Indian River vs Deep Marsh
Where Indian River belongs to Benjamin Moore's range, Deep Marsh is a Cloverdale Paint color. Both sit in the beige-greige family, which is useful context if you're narrowing within a single hue direction. They have nearly identical light reflectance values (37 vs 38), so they'll read as similarly Medium in most lighting conditions. At ΔE 0.8, these are close — the kind of difference that matters when choosing between them, but doesn't read strongly in a finished room. Below you'll find 2 real-room photo comparisons where both colors appear side by side, plus 5 simulated room previews.
Indian River vs Deep Marsh in Real Spaces
2 real rooms side by side. Indian River and Deep Marsh are close enough that the difference can be hard to judge from a chip alone — these photos show how each reads at scale, across different spaces and lighting conditions.
Living Room
In a living room, color works across both daylight and evening light — the same wall can read very differently at noon and at 8pm.
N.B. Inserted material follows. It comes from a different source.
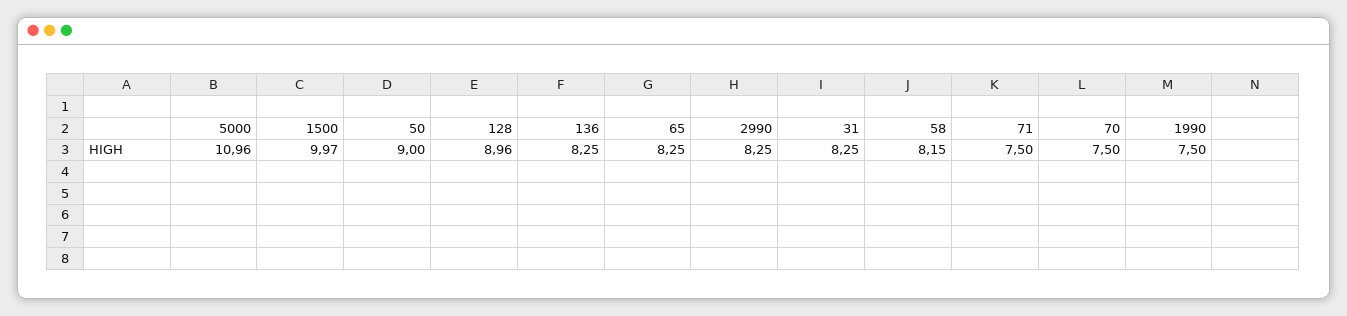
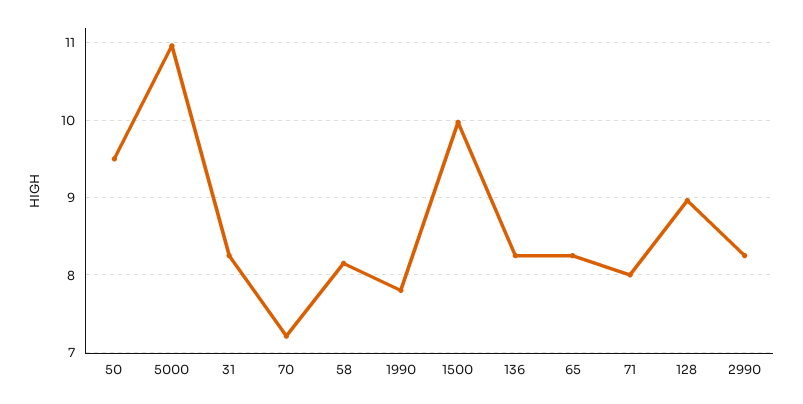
50: 9 -> 9.5
71: 7.5 -> 8
70: 7.5 -> 7.2
1990: 7.5 -> 7.8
The two are close enough that the choice comes down to finer qualities — undertone, texture, what the color sits next to.
Dining Room
A dining room lit by a dimmed pendant or candles is one of the most forgiving environments for paint — warm light softens almost everything. In photos like these you're seeing the difference at its most direct. In a finished room, the distinction is there but not dramatic.
Color Details
Indian River vs Deep Marsh Simulated Comparison
5 simulated room previews — drag the slider on each to see Indian River on one side and Deep Marsh on the other.
Digital color is approximate. These simulations are generated from the manufacturer's hex values and overlaid on grayscale room photos — your screen's calibration, brightness, and viewing angle all affect how they render. Before committing to either color, test physical samples in your own space under the light you actually live with.
More Indian River comparisons
See how Indian River stacks up against other well-photographed colors across different brands and tones.